In the past two decades, scholars and practitioners have focused increasing attention on the question of how countries and societies can come to terms with a history of violence and war, oppression and human rights violations. The concept of transitional justice has come to play a prominent role in academic debates on democratization, nation-building and state reconstruction, and has gained widespread support from international organizations. In the past decade “reconciliation” has become one of the four main categories of initiatives that receive donors, support, along with political development, socio-economic assistance and security.
In the wake of war crimes trials conducted by the International Criminal Tribunal for the former Yugoslavia and national jurisdictions, the countries of the Western Balkans are taking significant steps toward judicial accountability, including the possible establishment of a regional truth commission
Together with transitional justice, the concept of reconciliation has gained importance among those who engage in post-war regeneration. Peace activists in particular see reconciliation as a necessary requirement for lasting peace. The concept is also extensively discussed in the academic literature on peace building and conflict transformation. It has been argued that reconciliation needs both the orchestration of top-down and bottom-up processes.
Most contemporary conflicts are regional and have strong transnational and trans-border dimensions, but justice responses have been very much nationally framed. In the aftermath of violent conflict, establishing minimal justice through the rule of law is one of the most important elements in building a stable peace. This principle provides an answer to the pressing societal demand for change, as it implies that government authority may only be exercised in accordance with written laws, adopted through an established procedure and intends to be a safeguard against arbitrary governmental rulings often connected in the minds of people with the predecessor regime. Achieving judicial reform during a transitional period takes time especially when the system has been in severe disrepair and requires plenty of resources that the new regime may not possess.
When the Hague Tribunal’s mandate runs out, the societies in the region face the challenge of actively shaping processes of dealing with the past themselves. The final phase of the Tribunal thus marks a period of change. Creating positive relations between Serbia and Kosovo requires a patient process of peace building; one that the international community is ill-equipped to conduct and unprepared to support.
The forgive and forget approach has often been justified on the grounds of promoting societal reconciliation or as the only viable solution where former human rights abusers preserve significant power in relation to the new regime.
More than 12 years after the armed conflict in Kosovo, dealing with the past and achieving interethnic reconciliation in the youngest state in Europe continues to remain a major challenge.
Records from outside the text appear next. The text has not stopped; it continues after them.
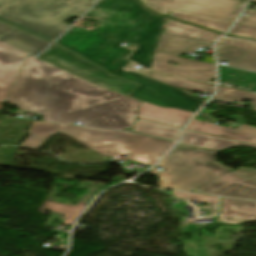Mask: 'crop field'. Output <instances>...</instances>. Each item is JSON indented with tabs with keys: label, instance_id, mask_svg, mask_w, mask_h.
Wrapping results in <instances>:
<instances>
[{
	"label": "crop field",
	"instance_id": "412701ff",
	"mask_svg": "<svg viewBox=\"0 0 256 256\" xmlns=\"http://www.w3.org/2000/svg\"><path fill=\"white\" fill-rule=\"evenodd\" d=\"M97 0H19L0 12V20L53 42Z\"/></svg>",
	"mask_w": 256,
	"mask_h": 256
},
{
	"label": "crop field",
	"instance_id": "214f88e0",
	"mask_svg": "<svg viewBox=\"0 0 256 256\" xmlns=\"http://www.w3.org/2000/svg\"><path fill=\"white\" fill-rule=\"evenodd\" d=\"M150 77L179 88H184V89H189V90H194V91H199V92H204L209 94H212L214 89V85L212 84H207L203 82L188 80L184 78H179V77H174V76H169V75H164V74H159L154 72H151Z\"/></svg>",
	"mask_w": 256,
	"mask_h": 256
},
{
	"label": "crop field",
	"instance_id": "028f5c9d",
	"mask_svg": "<svg viewBox=\"0 0 256 256\" xmlns=\"http://www.w3.org/2000/svg\"><path fill=\"white\" fill-rule=\"evenodd\" d=\"M133 44H127L125 47H127L128 49H131V50H134L135 51V48H136V46L134 45V46H132ZM127 60H128V58H127Z\"/></svg>",
	"mask_w": 256,
	"mask_h": 256
},
{
	"label": "crop field",
	"instance_id": "1d83c4d3",
	"mask_svg": "<svg viewBox=\"0 0 256 256\" xmlns=\"http://www.w3.org/2000/svg\"><path fill=\"white\" fill-rule=\"evenodd\" d=\"M54 220H57L59 223L63 222L62 220L59 219V217L51 215L50 220L48 221L46 227L49 228L50 225L54 222Z\"/></svg>",
	"mask_w": 256,
	"mask_h": 256
},
{
	"label": "crop field",
	"instance_id": "5866460e",
	"mask_svg": "<svg viewBox=\"0 0 256 256\" xmlns=\"http://www.w3.org/2000/svg\"><path fill=\"white\" fill-rule=\"evenodd\" d=\"M216 111H211V110H206V109H202V111L200 113L202 114H207V115H211L213 113H215Z\"/></svg>",
	"mask_w": 256,
	"mask_h": 256
},
{
	"label": "crop field",
	"instance_id": "733c2abd",
	"mask_svg": "<svg viewBox=\"0 0 256 256\" xmlns=\"http://www.w3.org/2000/svg\"><path fill=\"white\" fill-rule=\"evenodd\" d=\"M179 142L191 144L199 147H205L212 150H220V149H225V148L234 147L238 145H245V146L256 148V146H253V145L244 144V143L227 140L219 137H214V136L197 133L189 130L185 131V133L180 138Z\"/></svg>",
	"mask_w": 256,
	"mask_h": 256
},
{
	"label": "crop field",
	"instance_id": "e52e79f7",
	"mask_svg": "<svg viewBox=\"0 0 256 256\" xmlns=\"http://www.w3.org/2000/svg\"><path fill=\"white\" fill-rule=\"evenodd\" d=\"M243 5L238 0H172L169 10L232 23Z\"/></svg>",
	"mask_w": 256,
	"mask_h": 256
},
{
	"label": "crop field",
	"instance_id": "28ad6ade",
	"mask_svg": "<svg viewBox=\"0 0 256 256\" xmlns=\"http://www.w3.org/2000/svg\"><path fill=\"white\" fill-rule=\"evenodd\" d=\"M25 54L0 43V102H4L27 56Z\"/></svg>",
	"mask_w": 256,
	"mask_h": 256
},
{
	"label": "crop field",
	"instance_id": "34b2d1b8",
	"mask_svg": "<svg viewBox=\"0 0 256 256\" xmlns=\"http://www.w3.org/2000/svg\"><path fill=\"white\" fill-rule=\"evenodd\" d=\"M56 132L68 134L104 156L130 152L129 160L149 165L154 164L172 144L134 133L33 121L28 131L30 136L21 146L38 149Z\"/></svg>",
	"mask_w": 256,
	"mask_h": 256
},
{
	"label": "crop field",
	"instance_id": "0bd39190",
	"mask_svg": "<svg viewBox=\"0 0 256 256\" xmlns=\"http://www.w3.org/2000/svg\"><path fill=\"white\" fill-rule=\"evenodd\" d=\"M253 1H256V0H253Z\"/></svg>",
	"mask_w": 256,
	"mask_h": 256
},
{
	"label": "crop field",
	"instance_id": "ae1a2a85",
	"mask_svg": "<svg viewBox=\"0 0 256 256\" xmlns=\"http://www.w3.org/2000/svg\"><path fill=\"white\" fill-rule=\"evenodd\" d=\"M229 33L247 37V38L256 39V29L255 28H249V27L235 25V27Z\"/></svg>",
	"mask_w": 256,
	"mask_h": 256
},
{
	"label": "crop field",
	"instance_id": "d1516ede",
	"mask_svg": "<svg viewBox=\"0 0 256 256\" xmlns=\"http://www.w3.org/2000/svg\"><path fill=\"white\" fill-rule=\"evenodd\" d=\"M215 222L235 225L256 222V202L222 198L221 215Z\"/></svg>",
	"mask_w": 256,
	"mask_h": 256
},
{
	"label": "crop field",
	"instance_id": "f4fd0767",
	"mask_svg": "<svg viewBox=\"0 0 256 256\" xmlns=\"http://www.w3.org/2000/svg\"><path fill=\"white\" fill-rule=\"evenodd\" d=\"M217 152L177 144L158 166L159 187L193 191L230 170L214 162Z\"/></svg>",
	"mask_w": 256,
	"mask_h": 256
},
{
	"label": "crop field",
	"instance_id": "bc2a9ffb",
	"mask_svg": "<svg viewBox=\"0 0 256 256\" xmlns=\"http://www.w3.org/2000/svg\"><path fill=\"white\" fill-rule=\"evenodd\" d=\"M133 131L175 141L181 129L137 119Z\"/></svg>",
	"mask_w": 256,
	"mask_h": 256
},
{
	"label": "crop field",
	"instance_id": "4177f3b9",
	"mask_svg": "<svg viewBox=\"0 0 256 256\" xmlns=\"http://www.w3.org/2000/svg\"><path fill=\"white\" fill-rule=\"evenodd\" d=\"M143 5L160 14L167 15L171 0H141Z\"/></svg>",
	"mask_w": 256,
	"mask_h": 256
},
{
	"label": "crop field",
	"instance_id": "e1f06a70",
	"mask_svg": "<svg viewBox=\"0 0 256 256\" xmlns=\"http://www.w3.org/2000/svg\"><path fill=\"white\" fill-rule=\"evenodd\" d=\"M254 109V111H256V108H253Z\"/></svg>",
	"mask_w": 256,
	"mask_h": 256
},
{
	"label": "crop field",
	"instance_id": "d3111659",
	"mask_svg": "<svg viewBox=\"0 0 256 256\" xmlns=\"http://www.w3.org/2000/svg\"><path fill=\"white\" fill-rule=\"evenodd\" d=\"M244 13L248 15L246 17H240L236 24L256 28V11L245 9Z\"/></svg>",
	"mask_w": 256,
	"mask_h": 256
},
{
	"label": "crop field",
	"instance_id": "730fd06b",
	"mask_svg": "<svg viewBox=\"0 0 256 256\" xmlns=\"http://www.w3.org/2000/svg\"><path fill=\"white\" fill-rule=\"evenodd\" d=\"M173 194L175 197L181 198V199H195L203 202H212V203H217V197H212V196H204V195H199V194H192V193H184V192H177L173 191Z\"/></svg>",
	"mask_w": 256,
	"mask_h": 256
},
{
	"label": "crop field",
	"instance_id": "bd1437ed",
	"mask_svg": "<svg viewBox=\"0 0 256 256\" xmlns=\"http://www.w3.org/2000/svg\"><path fill=\"white\" fill-rule=\"evenodd\" d=\"M18 0H0V11L12 4H14L15 2H17Z\"/></svg>",
	"mask_w": 256,
	"mask_h": 256
},
{
	"label": "crop field",
	"instance_id": "120bbe31",
	"mask_svg": "<svg viewBox=\"0 0 256 256\" xmlns=\"http://www.w3.org/2000/svg\"><path fill=\"white\" fill-rule=\"evenodd\" d=\"M229 119L236 120V121H238V123L245 124V122L243 121V119L241 118L240 115H234V116L230 117Z\"/></svg>",
	"mask_w": 256,
	"mask_h": 256
},
{
	"label": "crop field",
	"instance_id": "750c4746",
	"mask_svg": "<svg viewBox=\"0 0 256 256\" xmlns=\"http://www.w3.org/2000/svg\"><path fill=\"white\" fill-rule=\"evenodd\" d=\"M187 225H186L187 227L184 228L183 232L190 234L191 237L193 238L192 242H196V240H198V237H199V235H196V233H198L197 227L200 224L192 225V224L187 223Z\"/></svg>",
	"mask_w": 256,
	"mask_h": 256
},
{
	"label": "crop field",
	"instance_id": "5a996713",
	"mask_svg": "<svg viewBox=\"0 0 256 256\" xmlns=\"http://www.w3.org/2000/svg\"><path fill=\"white\" fill-rule=\"evenodd\" d=\"M160 57L162 59H159ZM168 61L176 62L179 66L169 65ZM151 70L205 82H210V78L215 77V68L212 64L160 53L156 54Z\"/></svg>",
	"mask_w": 256,
	"mask_h": 256
},
{
	"label": "crop field",
	"instance_id": "22f410ed",
	"mask_svg": "<svg viewBox=\"0 0 256 256\" xmlns=\"http://www.w3.org/2000/svg\"><path fill=\"white\" fill-rule=\"evenodd\" d=\"M193 115L178 109L161 108L143 102L138 118L183 128Z\"/></svg>",
	"mask_w": 256,
	"mask_h": 256
},
{
	"label": "crop field",
	"instance_id": "cbeb9de0",
	"mask_svg": "<svg viewBox=\"0 0 256 256\" xmlns=\"http://www.w3.org/2000/svg\"><path fill=\"white\" fill-rule=\"evenodd\" d=\"M187 129L256 145V129L244 125L232 130L194 119Z\"/></svg>",
	"mask_w": 256,
	"mask_h": 256
},
{
	"label": "crop field",
	"instance_id": "d32e631a",
	"mask_svg": "<svg viewBox=\"0 0 256 256\" xmlns=\"http://www.w3.org/2000/svg\"><path fill=\"white\" fill-rule=\"evenodd\" d=\"M205 209L210 212V216L216 213V205Z\"/></svg>",
	"mask_w": 256,
	"mask_h": 256
},
{
	"label": "crop field",
	"instance_id": "92a150f3",
	"mask_svg": "<svg viewBox=\"0 0 256 256\" xmlns=\"http://www.w3.org/2000/svg\"><path fill=\"white\" fill-rule=\"evenodd\" d=\"M219 68H220V80L222 81H226L234 84H241L244 86H247L249 83L256 84V73L244 72V71L230 69L222 66H219ZM229 73L234 74L235 76L233 77L228 76ZM241 79H243L244 81L240 82ZM252 90L256 92V85L253 87Z\"/></svg>",
	"mask_w": 256,
	"mask_h": 256
},
{
	"label": "crop field",
	"instance_id": "ac0d7876",
	"mask_svg": "<svg viewBox=\"0 0 256 256\" xmlns=\"http://www.w3.org/2000/svg\"><path fill=\"white\" fill-rule=\"evenodd\" d=\"M6 102L40 114L42 120L118 130L133 126L140 104L31 56Z\"/></svg>",
	"mask_w": 256,
	"mask_h": 256
},
{
	"label": "crop field",
	"instance_id": "d8731c3e",
	"mask_svg": "<svg viewBox=\"0 0 256 256\" xmlns=\"http://www.w3.org/2000/svg\"><path fill=\"white\" fill-rule=\"evenodd\" d=\"M197 192L256 200V170L241 169L196 189Z\"/></svg>",
	"mask_w": 256,
	"mask_h": 256
},
{
	"label": "crop field",
	"instance_id": "8a807250",
	"mask_svg": "<svg viewBox=\"0 0 256 256\" xmlns=\"http://www.w3.org/2000/svg\"><path fill=\"white\" fill-rule=\"evenodd\" d=\"M84 17L99 19L101 23L93 30L72 26L55 43L93 61L112 75L140 84L129 97L193 113L203 105L204 100L194 99L182 89L148 78L150 71L146 69L133 71L132 62L126 60L132 51L121 45L134 43L137 49L129 59L151 68L165 17L150 13L136 0H101ZM122 67L131 71L126 72Z\"/></svg>",
	"mask_w": 256,
	"mask_h": 256
},
{
	"label": "crop field",
	"instance_id": "3316defc",
	"mask_svg": "<svg viewBox=\"0 0 256 256\" xmlns=\"http://www.w3.org/2000/svg\"><path fill=\"white\" fill-rule=\"evenodd\" d=\"M0 42L23 53L39 55L51 42L42 40L8 24L0 23Z\"/></svg>",
	"mask_w": 256,
	"mask_h": 256
},
{
	"label": "crop field",
	"instance_id": "4a817a6b",
	"mask_svg": "<svg viewBox=\"0 0 256 256\" xmlns=\"http://www.w3.org/2000/svg\"><path fill=\"white\" fill-rule=\"evenodd\" d=\"M164 32L215 42L220 36L212 31L168 18Z\"/></svg>",
	"mask_w": 256,
	"mask_h": 256
},
{
	"label": "crop field",
	"instance_id": "5142ce71",
	"mask_svg": "<svg viewBox=\"0 0 256 256\" xmlns=\"http://www.w3.org/2000/svg\"><path fill=\"white\" fill-rule=\"evenodd\" d=\"M218 60H225L228 66L256 72V51L226 45H217Z\"/></svg>",
	"mask_w": 256,
	"mask_h": 256
},
{
	"label": "crop field",
	"instance_id": "dafd665d",
	"mask_svg": "<svg viewBox=\"0 0 256 256\" xmlns=\"http://www.w3.org/2000/svg\"><path fill=\"white\" fill-rule=\"evenodd\" d=\"M214 99L230 102H240L242 99H248L255 101L253 105L256 106V94L235 90L223 86H219Z\"/></svg>",
	"mask_w": 256,
	"mask_h": 256
},
{
	"label": "crop field",
	"instance_id": "dd49c442",
	"mask_svg": "<svg viewBox=\"0 0 256 256\" xmlns=\"http://www.w3.org/2000/svg\"><path fill=\"white\" fill-rule=\"evenodd\" d=\"M39 59L91 82L101 88L128 95L137 85L115 78L89 61L52 45Z\"/></svg>",
	"mask_w": 256,
	"mask_h": 256
},
{
	"label": "crop field",
	"instance_id": "d9b57169",
	"mask_svg": "<svg viewBox=\"0 0 256 256\" xmlns=\"http://www.w3.org/2000/svg\"><path fill=\"white\" fill-rule=\"evenodd\" d=\"M212 45V42L163 33L158 52L178 56L181 52L194 50L196 46L212 48Z\"/></svg>",
	"mask_w": 256,
	"mask_h": 256
},
{
	"label": "crop field",
	"instance_id": "00972430",
	"mask_svg": "<svg viewBox=\"0 0 256 256\" xmlns=\"http://www.w3.org/2000/svg\"><path fill=\"white\" fill-rule=\"evenodd\" d=\"M169 16H172V17H175V18H178L181 20L189 21L192 23H196V24L216 30L221 33H223L226 30V28L230 25L229 23L218 22V21H213V20H208V19H202V18L182 15V14H178V13H173V12H170Z\"/></svg>",
	"mask_w": 256,
	"mask_h": 256
},
{
	"label": "crop field",
	"instance_id": "eef30255",
	"mask_svg": "<svg viewBox=\"0 0 256 256\" xmlns=\"http://www.w3.org/2000/svg\"><path fill=\"white\" fill-rule=\"evenodd\" d=\"M221 44L246 48V49H252L256 50V43L246 41V40H236V39H230V38H224L220 41Z\"/></svg>",
	"mask_w": 256,
	"mask_h": 256
},
{
	"label": "crop field",
	"instance_id": "a9b5d70f",
	"mask_svg": "<svg viewBox=\"0 0 256 256\" xmlns=\"http://www.w3.org/2000/svg\"><path fill=\"white\" fill-rule=\"evenodd\" d=\"M44 208L55 210L59 212H63L67 214L66 219L64 221V224H73L71 220L73 218L77 217L80 212L83 211L85 207H79V206H68V205H62V204H56V203H50L47 202V204L44 206Z\"/></svg>",
	"mask_w": 256,
	"mask_h": 256
}]
</instances>
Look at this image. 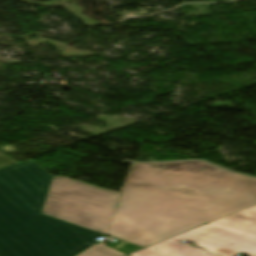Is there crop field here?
Listing matches in <instances>:
<instances>
[{
	"instance_id": "2",
	"label": "crop field",
	"mask_w": 256,
	"mask_h": 256,
	"mask_svg": "<svg viewBox=\"0 0 256 256\" xmlns=\"http://www.w3.org/2000/svg\"><path fill=\"white\" fill-rule=\"evenodd\" d=\"M51 178L31 159L0 169V256H75L102 235L40 214Z\"/></svg>"
},
{
	"instance_id": "4",
	"label": "crop field",
	"mask_w": 256,
	"mask_h": 256,
	"mask_svg": "<svg viewBox=\"0 0 256 256\" xmlns=\"http://www.w3.org/2000/svg\"><path fill=\"white\" fill-rule=\"evenodd\" d=\"M170 239L188 240L219 256H256V205Z\"/></svg>"
},
{
	"instance_id": "1",
	"label": "crop field",
	"mask_w": 256,
	"mask_h": 256,
	"mask_svg": "<svg viewBox=\"0 0 256 256\" xmlns=\"http://www.w3.org/2000/svg\"><path fill=\"white\" fill-rule=\"evenodd\" d=\"M254 204L256 178L203 161L135 163L106 234L146 247Z\"/></svg>"
},
{
	"instance_id": "5",
	"label": "crop field",
	"mask_w": 256,
	"mask_h": 256,
	"mask_svg": "<svg viewBox=\"0 0 256 256\" xmlns=\"http://www.w3.org/2000/svg\"><path fill=\"white\" fill-rule=\"evenodd\" d=\"M128 256H215L196 248L167 239Z\"/></svg>"
},
{
	"instance_id": "6",
	"label": "crop field",
	"mask_w": 256,
	"mask_h": 256,
	"mask_svg": "<svg viewBox=\"0 0 256 256\" xmlns=\"http://www.w3.org/2000/svg\"><path fill=\"white\" fill-rule=\"evenodd\" d=\"M80 256H123L113 250L105 248L103 246H95Z\"/></svg>"
},
{
	"instance_id": "3",
	"label": "crop field",
	"mask_w": 256,
	"mask_h": 256,
	"mask_svg": "<svg viewBox=\"0 0 256 256\" xmlns=\"http://www.w3.org/2000/svg\"><path fill=\"white\" fill-rule=\"evenodd\" d=\"M121 195L54 176L42 214L105 234Z\"/></svg>"
}]
</instances>
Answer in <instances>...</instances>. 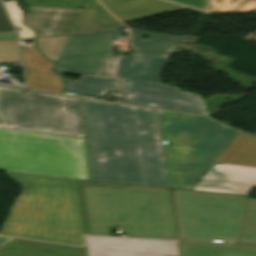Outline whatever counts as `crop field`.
<instances>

Reconciliation has to come, because there is no other way, but it starts after the conflict is over. In Kosovo not a single condition has been fulfilled that would guarantee a sustainable reconciliation.
As we know that Serbia did not accept that there was a war here, did not accept to take any responsibility, continues to interfere in Kosovo’s internal affairs, and the victims were not compensated. It seems that until the crimes of the past are clarified and criminals brought to justice, it would be difficult for different ethnic communities to think of full reconciliation and peaceful coexistence. In international law, war crime prosecution and reconciliation is not a luxury for the states. It is not for them to choose whether they want it or not, it is an international obligation. reconciliation has to do with building confidence among citizens in institutions, where citizens would believe that the government will work for them regardless of their ethnic background. The purpose of reconciliation is to interrupt the cycle of violence, revenge and hatred between enemies.
Reconciliation processes should take place at various levels. While there is broad consensus that reconciliation is a kind off bottom up process that cannot be imposed on populations, the state and external factors can still play important roles. Political leaders can give support and legitimacy to reconciliation programmers. Their engagement in reconciliatory processes such as public apologies, public ceremonies and commemorations with representatives from across the divides, and reform of divisive education systems can open up the space for community and individual level processes.
External support can also be essential, particularly in situations where communities remain staunchly divided and unstable, and local populations and political leaders are unable or unwilling to initiate reconciliation processes. Despite the recognized importance of reconciliation processes, however, they have not featured as a priority in peace processes and in international assistance plans and funding. This may be due in part to the challenging, costly and long-term nature of the task – and the difficulty in assessing impact of programmes.
This should not be a deterrent though – reconciliation processes should be considered in early stages of recovery and peace building and in conflict prevention interventions. Reconciliation and the EU entry are very connected. We know that there are difficulties. When politicians are discussing, they must have in mind that there is public opinion and that something must be done on that level. The proposal of the regional commission is going in that direction. If you consider the aspect of the victims, then it is easier to reach the dialogue and justice for victims.
Peace building involves gathering people together and inviting them to tell the stories of their lives. To begin such a process would inject much needed reality into creating positive relations between Serbia and Kosovo. But it will take time and require more than a moment of fitful idealism.